Fed pay freeze may be extended

Thursday , March 06, 2014 - 10:57 AM

Eric Yoder

WASHINGTON_ Federal employee salary rates would remain frozen through 2013 under a bill the House plans to start considering Wednesday.

The bill would replace a temporary funding measure that expires March 27; without new budget authority, a partial government shutdown would go into effect. That would cause immediate furloughs of many federal employees who already are facing potential furloughs starting about the same time because of sequestration budget cuts.

The bill would fund agencies through September at post-sequestration levels,but it would add funding for certain priorities while granting some agencies more freedom to move money among budgetary accounts to soften sequestration’s effect.

An across-the-board federal employee raise of 0.5 of a percent is set to take effect after the current temporary budget measure expires, but a law enacted in the meantime could prevent that increase. The House earlier voted as part of a freestanding bill to block the raise; the Senate has not taken up that plan.

The White House said in a statement that it is “deeply concerned about the impact” of the funding levels in the bill. The bill “raises concerns about the government’s ability to protect consumers, avoid deep cuts in critical services that families depend on, and implement critical domestic priorities such as access to quality and affordable health care.”

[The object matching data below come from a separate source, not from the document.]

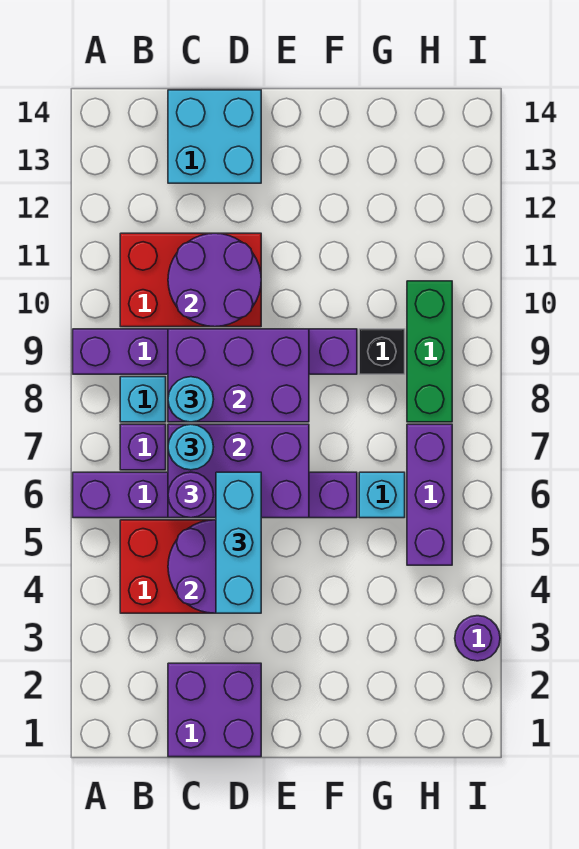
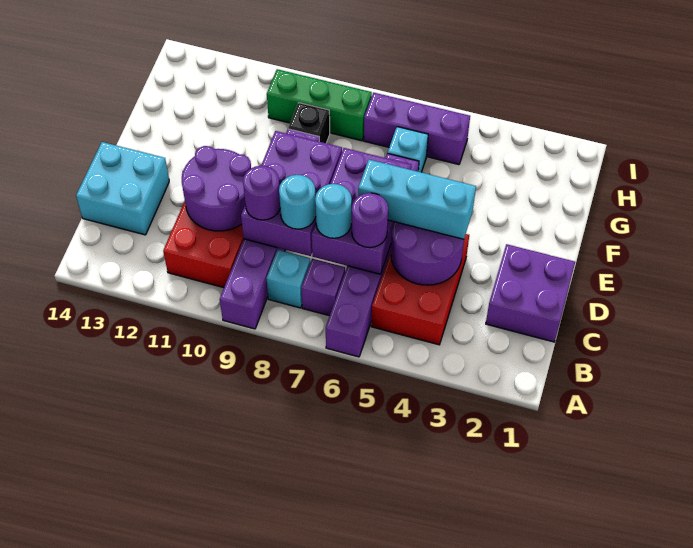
purple round brick I3 level 1 -> purple round brick C9 level 3

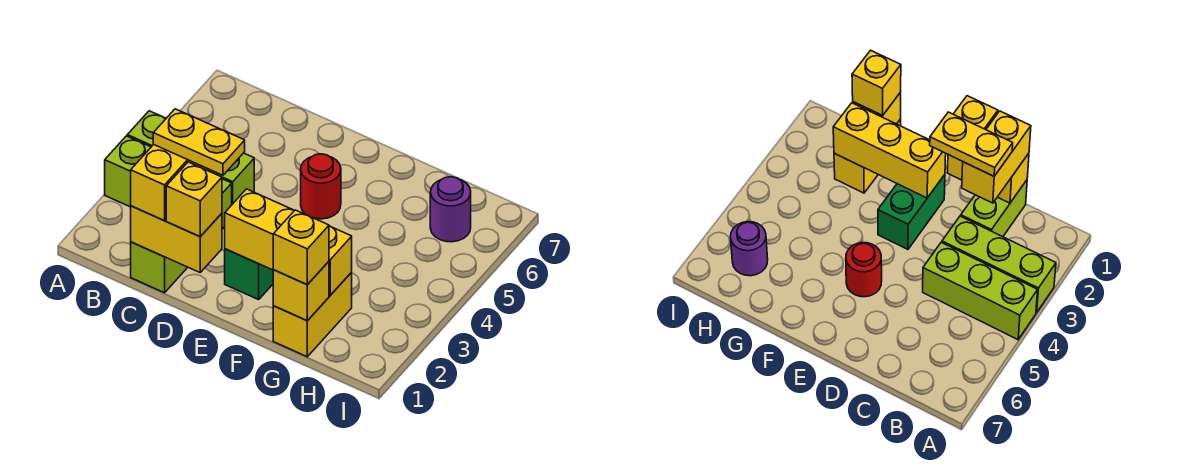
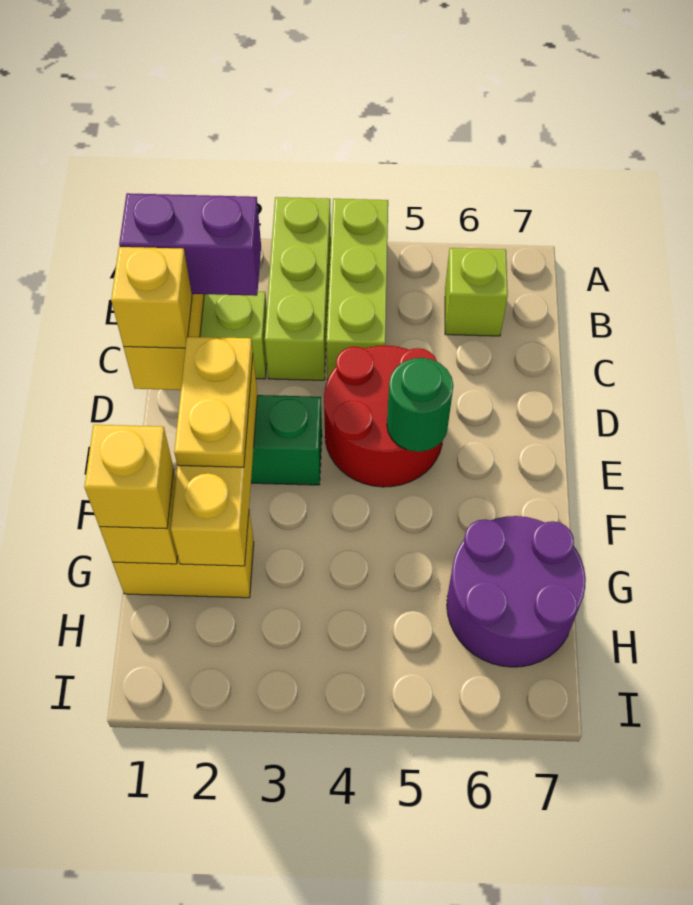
none -> lime brick B6 level 1
yellow brick C1:C2 level 3 -> purple brick C1:C2 level 3
yellow plate C2:D2 level 4 -> yellow plate E2:F2 level 3
red round brick E5 level 1 -> red round brick D4:E5 level 1
none -> green round brick E5 level 2
purple round brick H6 level 1 -> purple round brick G6:H7 level 1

The statement did not specifically mention the pay-rate freeze, however, and it did not threaten a veto.

Organizations representing federal employees were more critical.

Said Joseph Beaudoin, president of the National Active and Retired Federal Employees Association: “While private-sector wages rose by an average of 1.4 percent in 2011 and 1.7 percent in 2012, pay for federal workers has remained frozen since 2010. Getting our fiscal house in order will require tough decisions, but there are other ways to reduce the deficit that do not punish middle-class federal families.”

“Depriving them of a minimal one-half percent pay increase would only serve to worsen their economic situation and harm federal agencies’ ability to attract and retain the talent necessary for the workforce of the future,” National Treasury Employees Union President Colleen Kelley said in a statement.

Although federal salary rates have been frozen, individual employees have remained eligible for raises on promotion, for performance, and for successfully completing waiting periods used in some pay systems.

Pay for members of Congress has been frozen through September; the pending bill would continue that freeze through the calendar year.